I am getting back to the LES world and SAM. After syncing my repo to v0.1.1, I realized that the ERA5 netCDF files I originally downloaded do not contain the skin temperature variable (skt) introduced in #168. Is there a way to download only the skt variable so that I can manually update all data files I already had? I am asking because it will take me a while to re-download almost 2 months of data from CDS again, so I wonder if you have any temporary solution for users like me... :sweat_smile:

sjboeing commented 1 year ago

@xychen-ocn: great to see the new work on SAM inputs. I am not sure if only downloading the SST would be quicker, due to the way the ECMWF data is retrieved from disk (assuming getting the data from the tape archive rather than downloading is the bottleneck). In principle, I think it should be possible to modify the download script in a temporary branch to only download skin temperature, and then merge the files, but it may not be worth the effort.

The other option would be to use a different surface temperature (temporarily, reverting/modifying some of our recent changes). We changed this recently for better agreement with how the other groups run EUREC4A cases, but you are right that downloading the updated files takes a while.

leifdenby commented 1 year ago

Is there a way to download only the skt variable so that I can manually update all data files I already had?

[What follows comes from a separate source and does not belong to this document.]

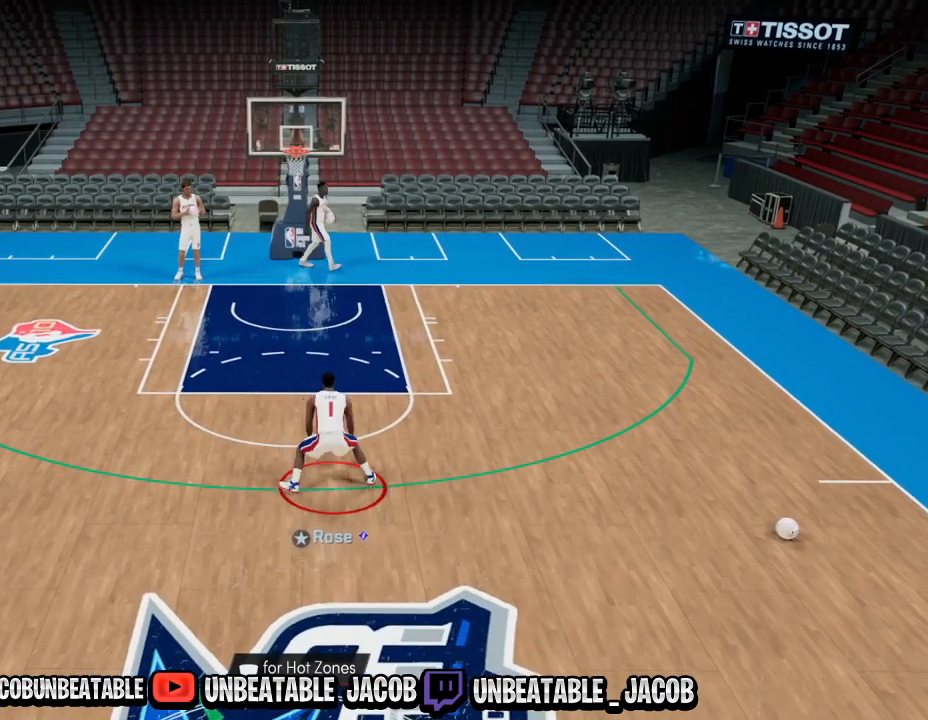
{"buttons": ["R2"], "left_stick": "up-right", "right_stick": "center", "events": [[33, "R2", "down"], [100, "left_stick", "up-right"]]}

Sorry @xychen-ocn, I thought this might be an issue. Unfortunately, I haven't had time to write functionality in lagtraj that would just download any variables not already present. You could do as @sjboeing suggests and modify lagtraj yourself to 1) only queue and download the additional variables and 2) read in ERA5 data where some variables are split in separate files. You need to modify 1) https://github.com/EUREC4A-UK/lagtraj/blob/master/lagtraj/domain/sources/era5/download.py#L351 and 2) https://github.com/EUREC4A-UK/lagtraj/blob/master/lagtraj/domain/sources/era5/load.py#L42 to achieve that.

To be honest I think I would start afresh and queue and download the data again :) I appreciate that's really frustrating, but anything based on your existing files is bound to be quite brittle I think. We could consider splitting our downloads into separate files (or even having an intermediate representation with the different variables in separate files), but that doesn't fix your problem now.

sjboeing commented 1 year ago

@xychen-ocn, @leifdenby: are we OK to close this for now?

xychen-ocn commented 1 year ago

I am good and have downloaded everything afresh. Thank you!